Search the records for the string "wall" and report how many lines contain it, with nothing else.

(Extracted records)
────────────────────

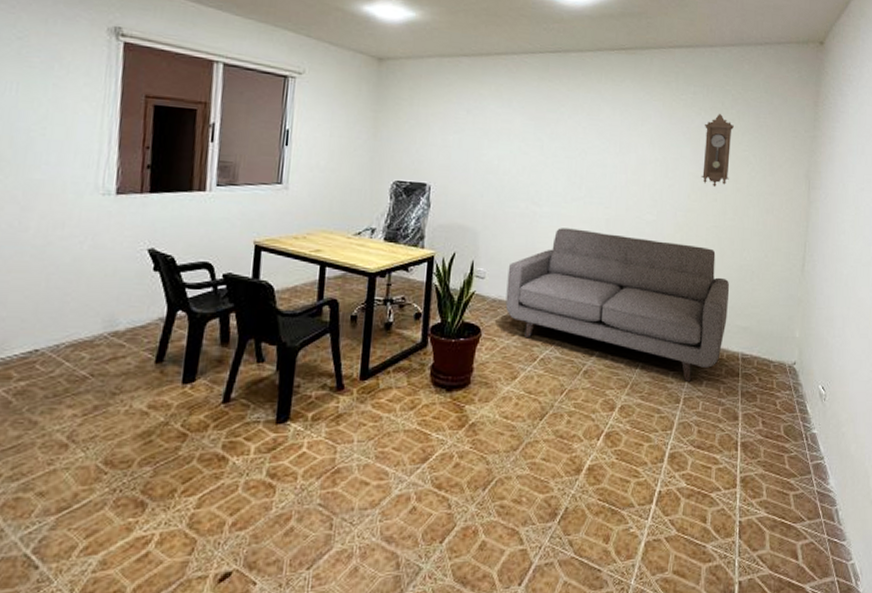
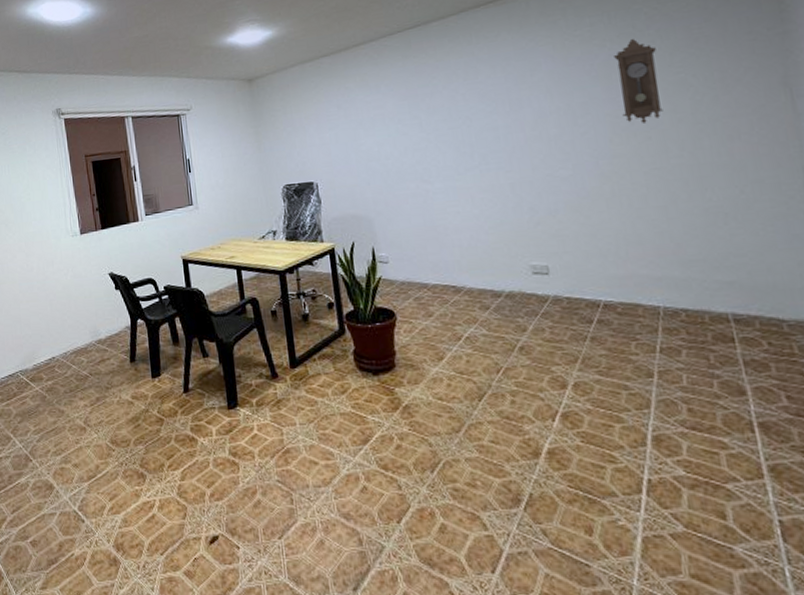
sofa: present [505,228,730,382] -> none [410,194,701,352]

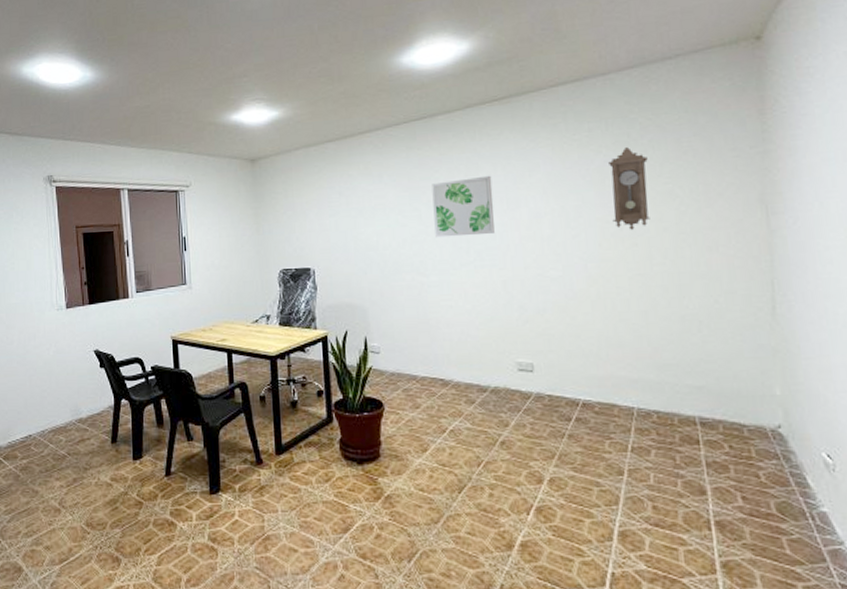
wall art: none [430,78,498,144] -> present [432,175,495,238]

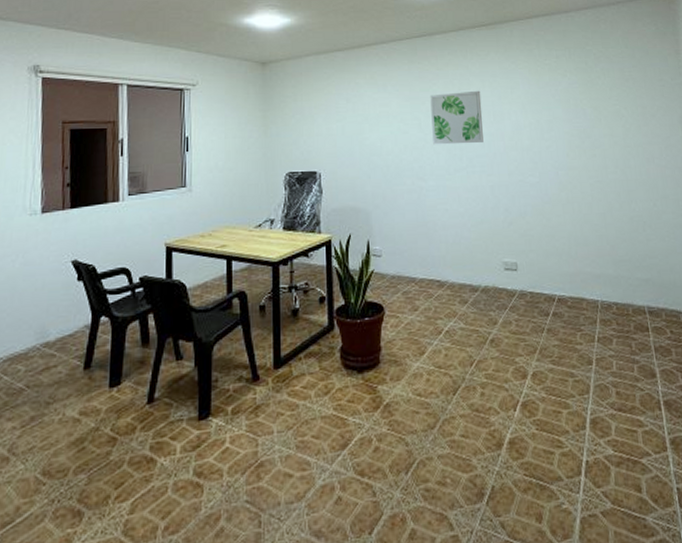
pendulum clock: present [609,147,650,231] -> none [572,73,604,144]

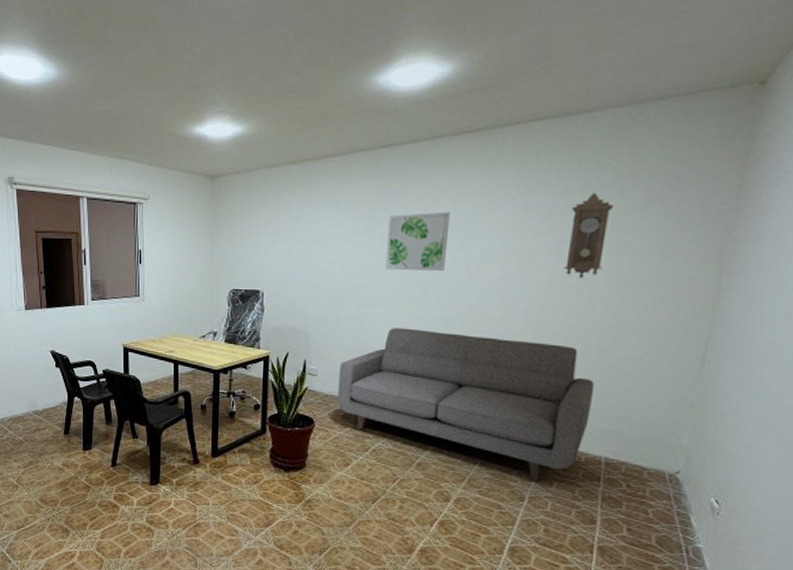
sofa: none [402,198,627,341] -> present [337,328,595,482]
pendulum clock: none [572,73,604,144] -> present [564,193,613,280]

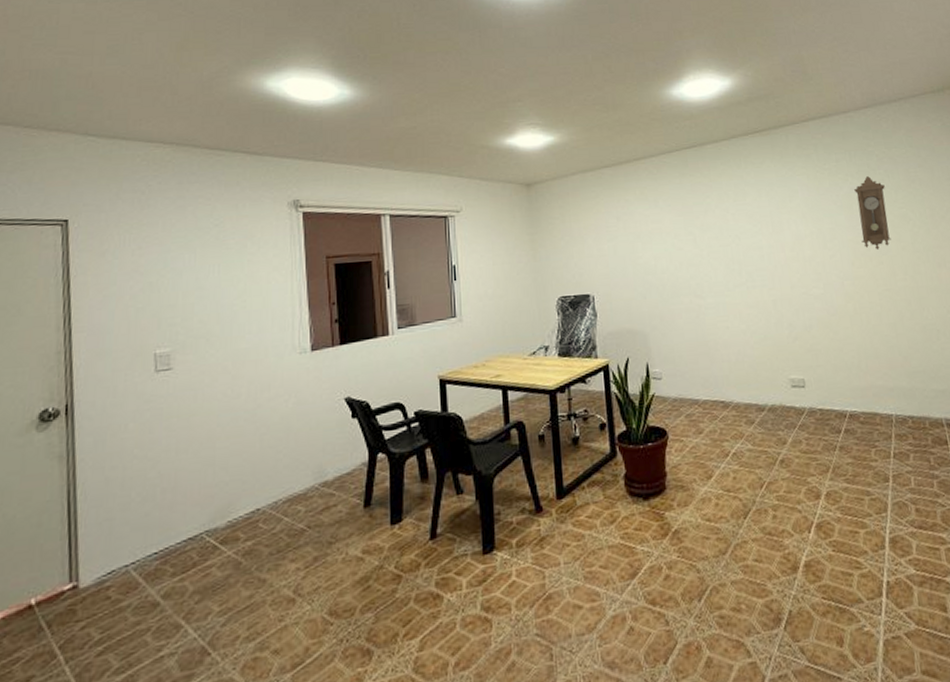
sofa: present [337,328,595,482] -> none [683,312,922,457]
wall art: present [385,211,451,272] -> none [704,200,763,261]

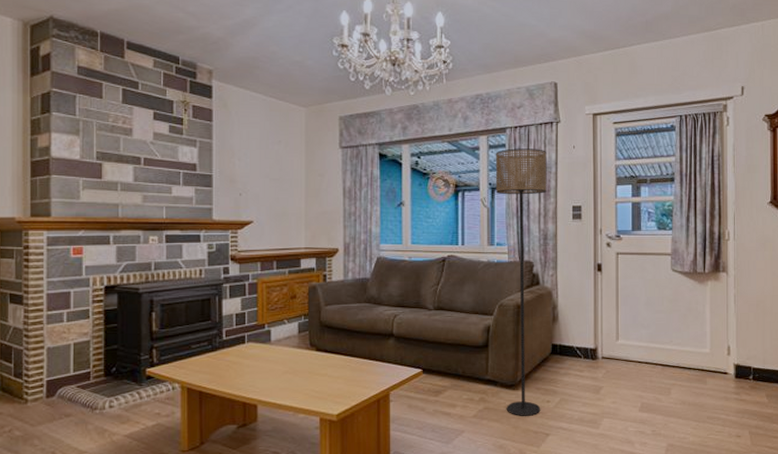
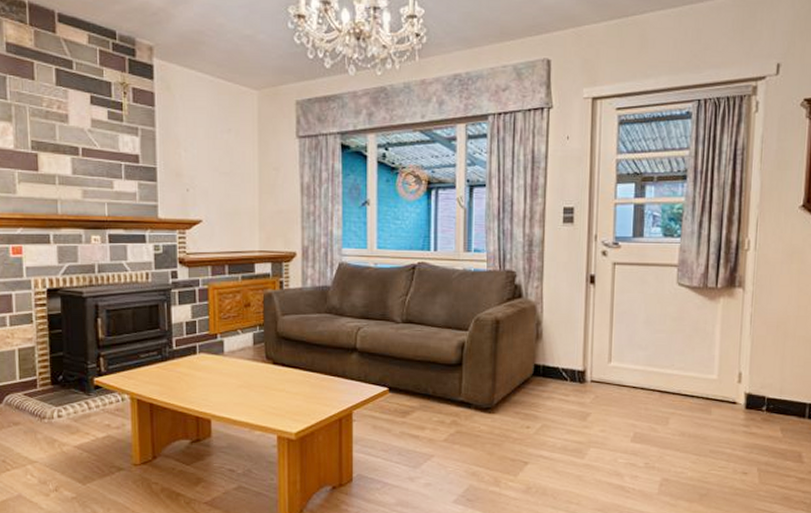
floor lamp: present [495,148,547,416] -> none [474,139,535,442]

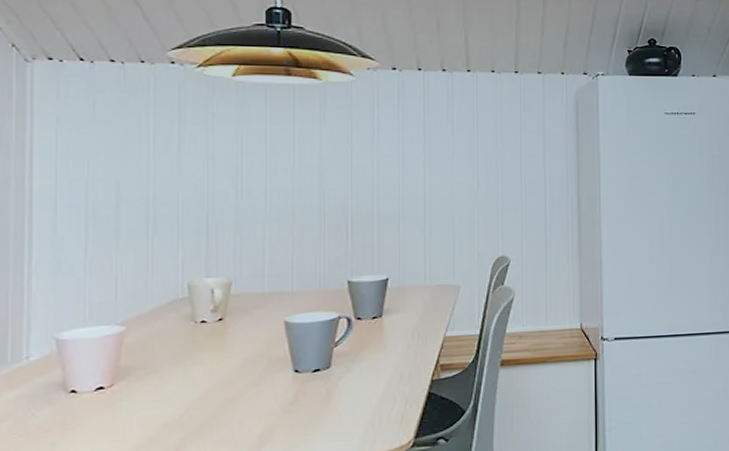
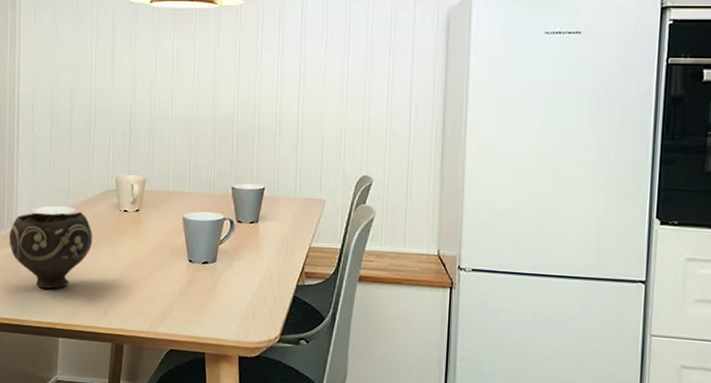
bowl: none [14,329,154,436] -> present [8,211,93,289]

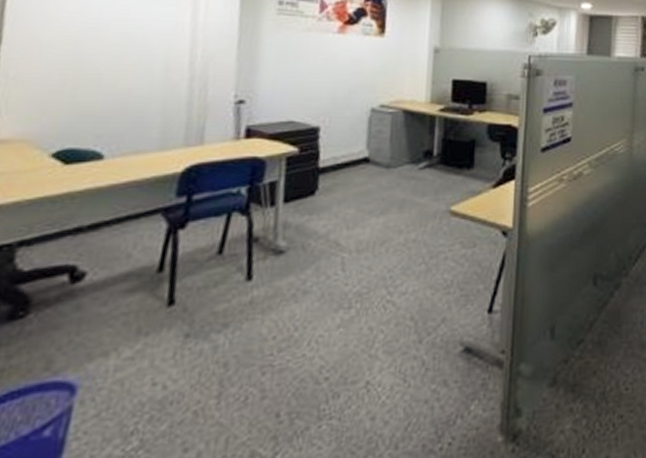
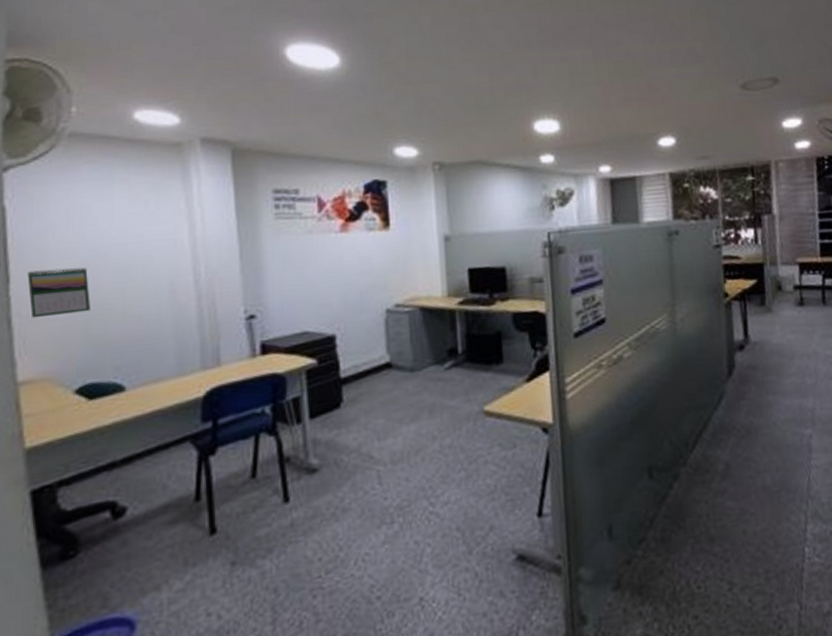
calendar: none [18,35,84,80] -> present [27,267,90,318]

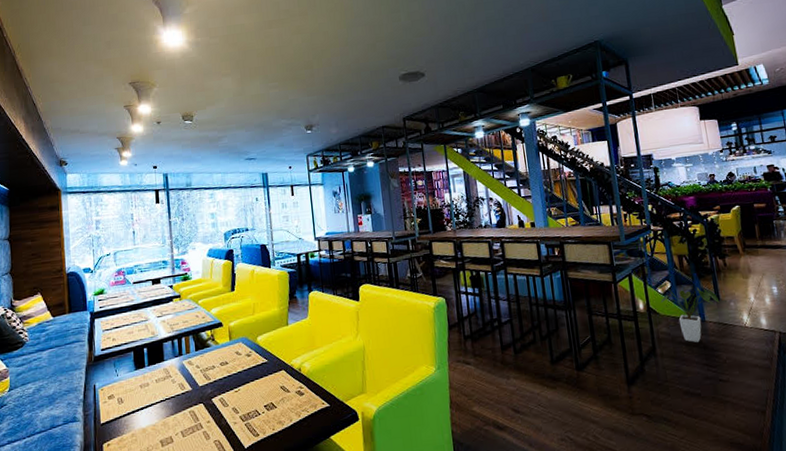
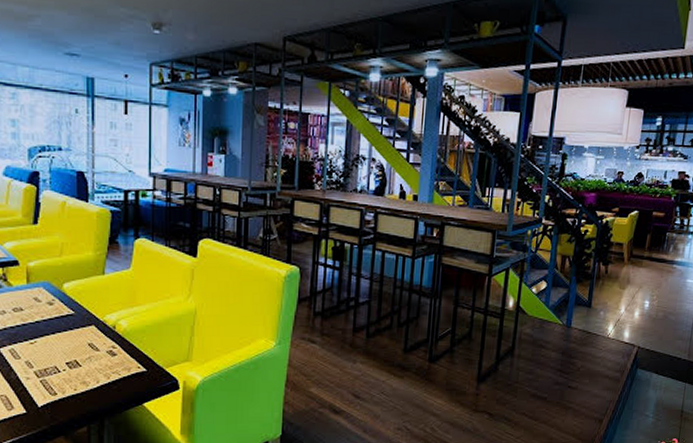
house plant: present [659,283,719,343] -> none [531,283,590,347]

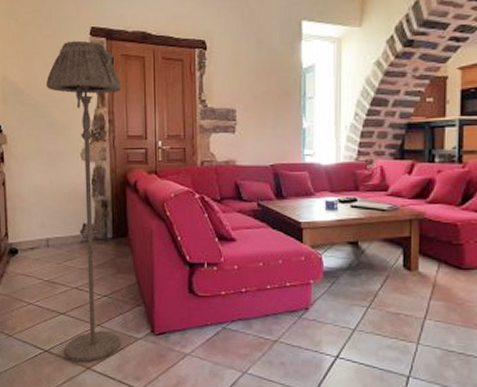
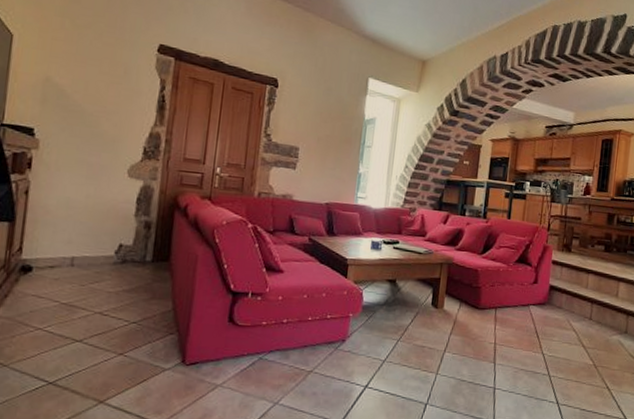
floor lamp: present [46,40,122,362] -> none [74,53,186,395]

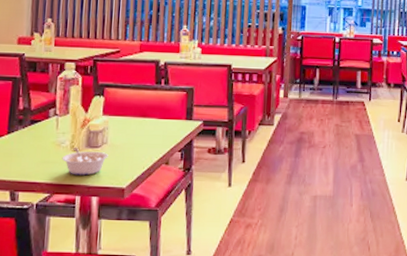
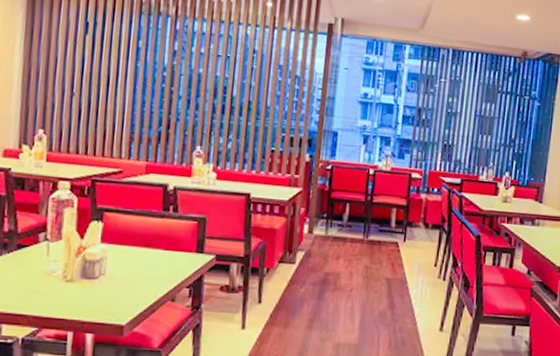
legume: present [62,147,108,176] -> none [52,277,106,310]

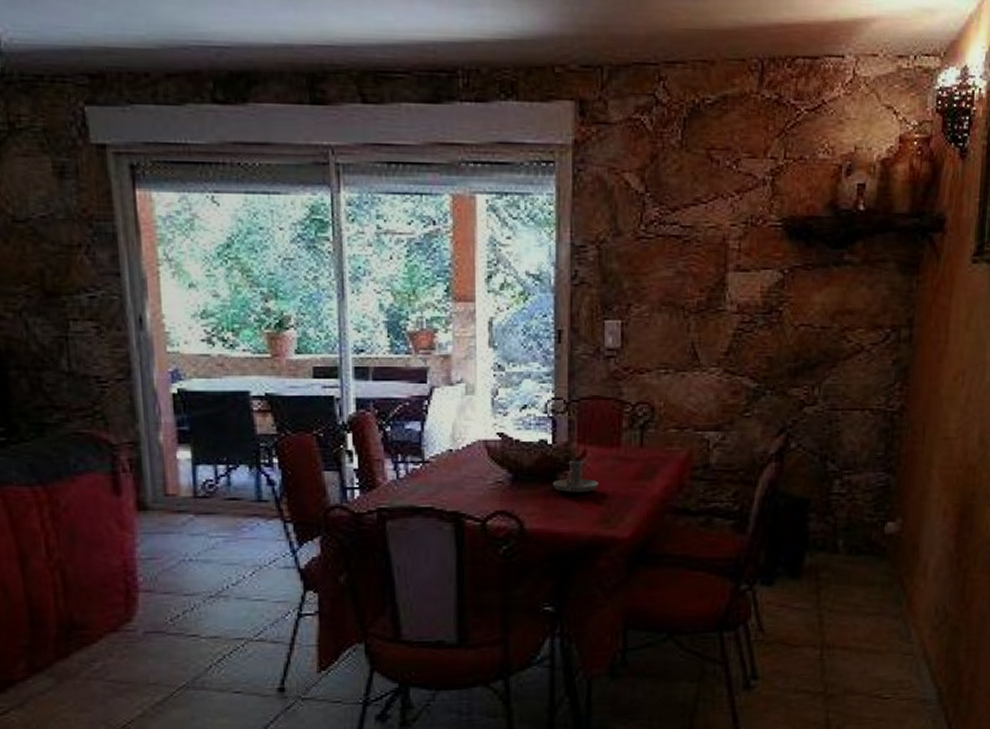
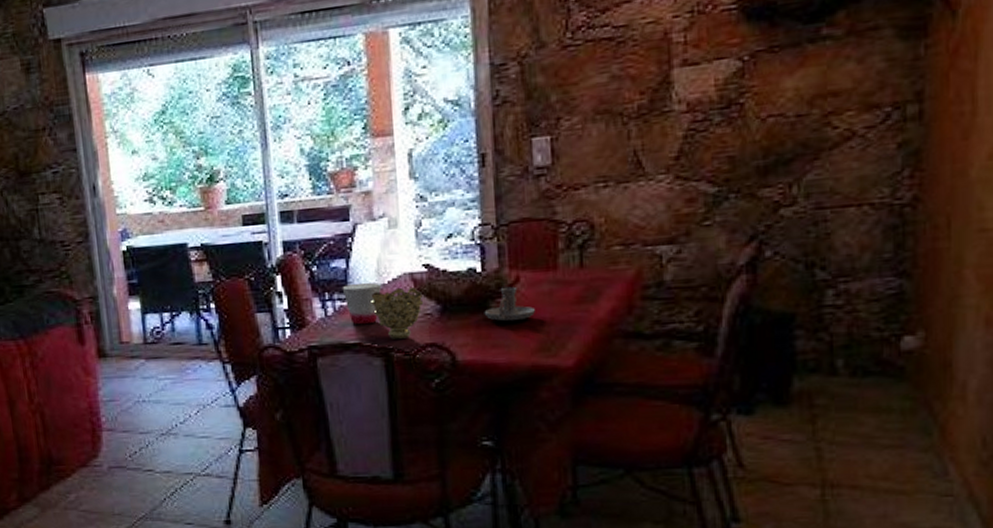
cup: none [415,446,456,489] -> present [342,282,382,325]
decorative bowl: none [444,454,496,505] -> present [371,287,424,339]

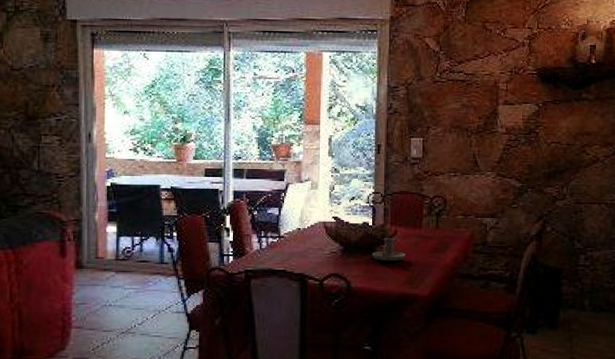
cup: present [342,282,382,325] -> none [274,226,303,257]
decorative bowl: present [371,287,424,339] -> none [294,231,332,269]

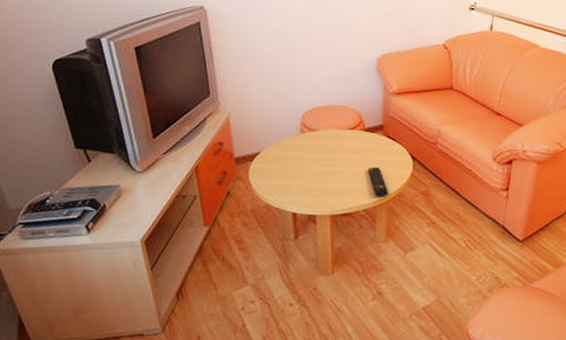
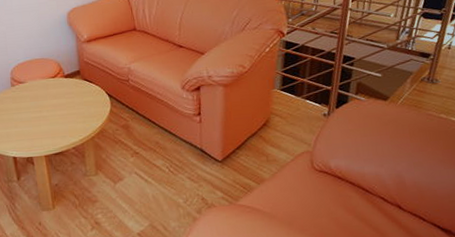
remote control: present [368,167,388,197] -> none [72,108,92,135]

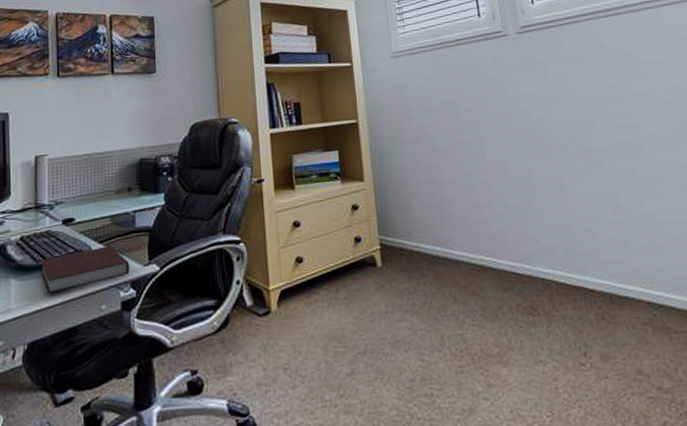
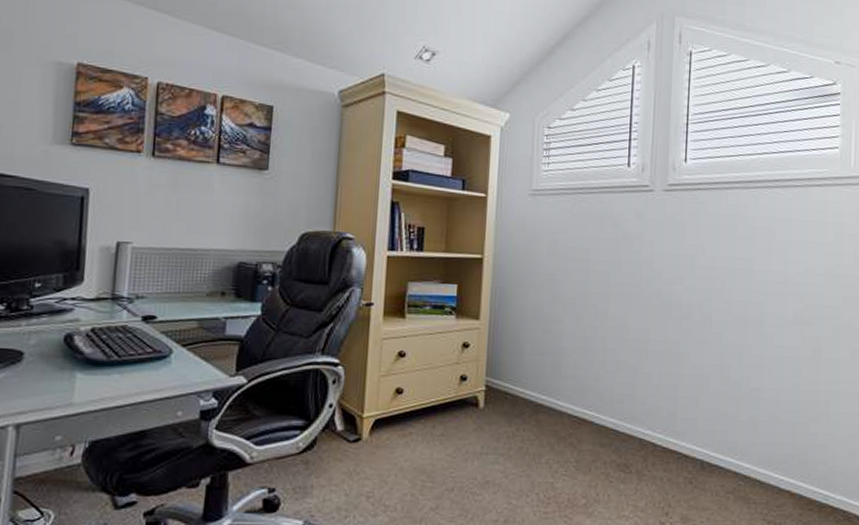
notebook: present [40,245,129,294] -> none [112,350,214,393]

────────────────────

ANSWER TO THIS TASK: 2